Americans who purchase health insurance on the Affordable Care Act’s exchanges should buckle up. Within the month, state regulators will begin approving premium hikes for plans sold in every state. The Centers for Medicare and Medicaid Services (CMS) has already released the premium increases that health insurers have requested for their 2016 plans. By law, insurers must receive regulatory approval for any increase more than 10%—and more than 10% is what many of them want.
The numbers are staggering. According to the rate requests posted on Healthcare.gov, nearly every state has multiple plans that are facing a more than 10% premium increase. Many plans—including some offered by state-market leaders—could see hikes of more than 30%, 40% or even 50%. Though most of these requests have not been approved, nor have all of the rate hikes that are less than 10% been unveiled, it is undeniable that millions of Americans are facing double-digit premium increases for health insurance next year.

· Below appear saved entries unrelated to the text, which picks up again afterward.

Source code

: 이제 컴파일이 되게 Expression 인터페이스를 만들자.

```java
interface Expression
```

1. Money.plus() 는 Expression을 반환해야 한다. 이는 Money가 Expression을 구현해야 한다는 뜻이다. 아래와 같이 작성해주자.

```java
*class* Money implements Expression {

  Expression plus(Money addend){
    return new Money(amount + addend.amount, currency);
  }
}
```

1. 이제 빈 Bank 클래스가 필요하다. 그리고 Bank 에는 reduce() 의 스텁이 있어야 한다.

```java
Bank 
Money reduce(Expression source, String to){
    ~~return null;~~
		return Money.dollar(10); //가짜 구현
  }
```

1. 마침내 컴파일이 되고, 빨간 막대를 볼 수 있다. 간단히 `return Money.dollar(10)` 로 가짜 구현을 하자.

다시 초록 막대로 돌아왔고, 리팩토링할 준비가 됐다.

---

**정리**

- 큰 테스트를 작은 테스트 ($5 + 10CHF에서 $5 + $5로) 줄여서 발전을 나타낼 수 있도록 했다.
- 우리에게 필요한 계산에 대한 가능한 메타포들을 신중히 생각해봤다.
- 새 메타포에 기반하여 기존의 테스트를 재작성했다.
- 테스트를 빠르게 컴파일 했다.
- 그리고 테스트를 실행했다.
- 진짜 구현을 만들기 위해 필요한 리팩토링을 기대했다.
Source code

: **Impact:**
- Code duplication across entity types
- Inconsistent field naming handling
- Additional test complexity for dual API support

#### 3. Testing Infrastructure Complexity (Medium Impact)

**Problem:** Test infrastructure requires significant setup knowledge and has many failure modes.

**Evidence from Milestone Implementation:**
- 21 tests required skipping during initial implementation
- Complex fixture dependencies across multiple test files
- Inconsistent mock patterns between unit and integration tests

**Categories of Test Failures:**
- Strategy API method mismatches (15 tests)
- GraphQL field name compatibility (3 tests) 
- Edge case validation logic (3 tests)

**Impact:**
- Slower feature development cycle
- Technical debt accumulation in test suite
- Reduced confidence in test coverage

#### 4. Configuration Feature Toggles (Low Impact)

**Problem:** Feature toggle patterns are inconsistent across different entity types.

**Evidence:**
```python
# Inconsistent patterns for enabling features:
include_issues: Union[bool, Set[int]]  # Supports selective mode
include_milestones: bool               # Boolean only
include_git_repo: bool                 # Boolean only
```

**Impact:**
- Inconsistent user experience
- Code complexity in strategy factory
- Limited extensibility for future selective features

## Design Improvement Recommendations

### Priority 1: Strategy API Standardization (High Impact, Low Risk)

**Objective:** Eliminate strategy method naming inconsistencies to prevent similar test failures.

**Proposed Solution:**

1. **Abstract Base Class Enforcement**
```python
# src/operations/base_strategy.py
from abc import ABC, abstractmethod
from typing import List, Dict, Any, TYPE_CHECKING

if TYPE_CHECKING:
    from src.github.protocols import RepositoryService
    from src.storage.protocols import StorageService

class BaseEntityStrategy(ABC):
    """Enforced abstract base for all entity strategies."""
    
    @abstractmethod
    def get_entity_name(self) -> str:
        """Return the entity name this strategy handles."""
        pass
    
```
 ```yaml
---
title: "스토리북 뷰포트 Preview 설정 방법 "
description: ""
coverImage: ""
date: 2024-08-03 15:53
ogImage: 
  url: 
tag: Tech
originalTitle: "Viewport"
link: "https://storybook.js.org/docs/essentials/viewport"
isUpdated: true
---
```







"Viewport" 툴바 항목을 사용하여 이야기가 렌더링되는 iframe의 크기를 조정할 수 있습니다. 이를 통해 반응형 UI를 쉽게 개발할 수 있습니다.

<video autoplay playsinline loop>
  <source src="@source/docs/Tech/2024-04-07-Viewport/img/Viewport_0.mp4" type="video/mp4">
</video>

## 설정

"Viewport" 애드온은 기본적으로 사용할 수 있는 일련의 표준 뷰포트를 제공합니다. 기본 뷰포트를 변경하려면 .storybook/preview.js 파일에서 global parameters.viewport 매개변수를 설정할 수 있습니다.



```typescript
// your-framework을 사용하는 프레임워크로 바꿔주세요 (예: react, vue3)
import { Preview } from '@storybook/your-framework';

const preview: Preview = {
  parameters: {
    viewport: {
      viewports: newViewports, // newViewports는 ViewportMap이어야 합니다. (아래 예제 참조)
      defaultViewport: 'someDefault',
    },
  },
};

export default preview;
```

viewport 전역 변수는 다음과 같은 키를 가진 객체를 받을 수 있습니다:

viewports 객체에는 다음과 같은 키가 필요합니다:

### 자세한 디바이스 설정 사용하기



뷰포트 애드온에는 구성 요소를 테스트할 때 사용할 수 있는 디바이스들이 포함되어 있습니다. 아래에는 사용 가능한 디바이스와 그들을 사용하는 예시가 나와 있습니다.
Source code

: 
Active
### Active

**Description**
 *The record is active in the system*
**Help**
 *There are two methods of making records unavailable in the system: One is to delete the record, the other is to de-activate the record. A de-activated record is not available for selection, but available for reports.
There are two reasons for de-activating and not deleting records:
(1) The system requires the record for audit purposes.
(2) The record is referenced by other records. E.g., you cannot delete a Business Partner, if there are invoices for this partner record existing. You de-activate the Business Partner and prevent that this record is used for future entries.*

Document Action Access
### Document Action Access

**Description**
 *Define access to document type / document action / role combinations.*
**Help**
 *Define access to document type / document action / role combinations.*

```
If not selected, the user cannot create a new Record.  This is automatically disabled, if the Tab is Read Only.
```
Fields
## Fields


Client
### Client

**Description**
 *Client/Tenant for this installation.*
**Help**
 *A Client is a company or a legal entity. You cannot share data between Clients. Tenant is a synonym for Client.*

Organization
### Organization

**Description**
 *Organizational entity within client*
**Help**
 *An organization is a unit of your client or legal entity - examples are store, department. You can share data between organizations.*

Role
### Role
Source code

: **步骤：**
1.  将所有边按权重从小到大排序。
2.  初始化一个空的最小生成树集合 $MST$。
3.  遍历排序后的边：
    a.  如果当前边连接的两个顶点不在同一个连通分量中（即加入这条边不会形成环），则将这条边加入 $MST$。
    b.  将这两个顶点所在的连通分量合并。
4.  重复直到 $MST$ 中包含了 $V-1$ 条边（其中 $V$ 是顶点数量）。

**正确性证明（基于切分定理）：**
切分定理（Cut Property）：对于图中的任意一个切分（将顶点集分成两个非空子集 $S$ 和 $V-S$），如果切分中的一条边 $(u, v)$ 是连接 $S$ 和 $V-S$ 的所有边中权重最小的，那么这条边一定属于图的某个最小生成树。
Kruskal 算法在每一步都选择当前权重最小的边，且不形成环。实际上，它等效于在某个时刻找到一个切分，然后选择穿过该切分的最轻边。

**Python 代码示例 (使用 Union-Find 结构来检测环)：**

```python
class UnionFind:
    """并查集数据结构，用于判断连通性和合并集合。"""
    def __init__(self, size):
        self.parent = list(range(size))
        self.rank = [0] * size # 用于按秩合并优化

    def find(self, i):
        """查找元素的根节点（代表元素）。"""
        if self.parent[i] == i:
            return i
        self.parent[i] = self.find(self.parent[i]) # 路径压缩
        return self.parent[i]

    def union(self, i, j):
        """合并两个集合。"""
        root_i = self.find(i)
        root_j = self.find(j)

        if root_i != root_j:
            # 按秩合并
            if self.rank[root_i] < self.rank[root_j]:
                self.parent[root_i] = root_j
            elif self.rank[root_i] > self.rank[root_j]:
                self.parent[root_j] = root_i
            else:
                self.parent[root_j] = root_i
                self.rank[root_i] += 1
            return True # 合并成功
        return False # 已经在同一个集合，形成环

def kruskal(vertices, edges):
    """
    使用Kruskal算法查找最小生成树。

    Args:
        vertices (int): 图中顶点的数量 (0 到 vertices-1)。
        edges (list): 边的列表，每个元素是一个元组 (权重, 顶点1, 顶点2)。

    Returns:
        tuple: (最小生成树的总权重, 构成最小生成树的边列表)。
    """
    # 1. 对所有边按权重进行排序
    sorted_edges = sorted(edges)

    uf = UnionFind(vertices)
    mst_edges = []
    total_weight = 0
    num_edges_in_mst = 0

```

It’s only going to get worse after 2016 when two de facto bailouts for insurance companies expire. Through “risk corridors,” taxpayers are on the hook for patients who spend more on health care than insurers predicted. Through “reinsurance,” taxpayers are heavily subsidizing the most-expensive patients—those who make more than $70,000 in claims in 2015. Thanks to these two programs, insurance companies are able to artificially lower their premiums for consumers—by between 10%-15% in 2014, according to CMS—while charging the taxpayer for their losses. Reinsurance alone cost taxpayers $7.9 billion in 2014.
But consumers will pick up that tab once these programs disappear at the end of 2016. Health insurers are aware of this fact, and it’s in their interest to avoid the negative attention—and angry customers—that dramatic premium increases will cause. They thus have an incentive to spread out the coming hikes over both 2016 and 2017, rather than confine them to next year.
Using the latest health-insurance-exchange enrollment data and a microsimulation model funded in part by the Health and Human Services Department, I estimated the premium increases that could occur as a result of the expiration of risk corridors and reinsurance. My model also assumes that 2017’s big premium increases will be spread out over both 2016 and 2017 rates.
That won’t stay the same in 2017, however, when individual silver-plan premiums could rise by an average of 12.1%, surpassing a 9.2% increase for families. Across every type of health-care plan—bronze, silver, gold, platinum and catastrophic—families could be looking at average increases of 7.3%, compared with 11% premium hikes for individual plan holders.
After 2017, most ACA-compliant plans will likely fall into a pattern of annual premium increases of between 3%-6%, which will persist for the next decade and likely beyond. By 2023, We estimate that the average family plan could be 61% more expensive than it is in 2015, with individual plans only one or two percentage points behind. These increases are so high that direct taxpayer subsidies to consumers are unlikely to keep up. So the cost, both financially and politically, will become increasingly intolerable.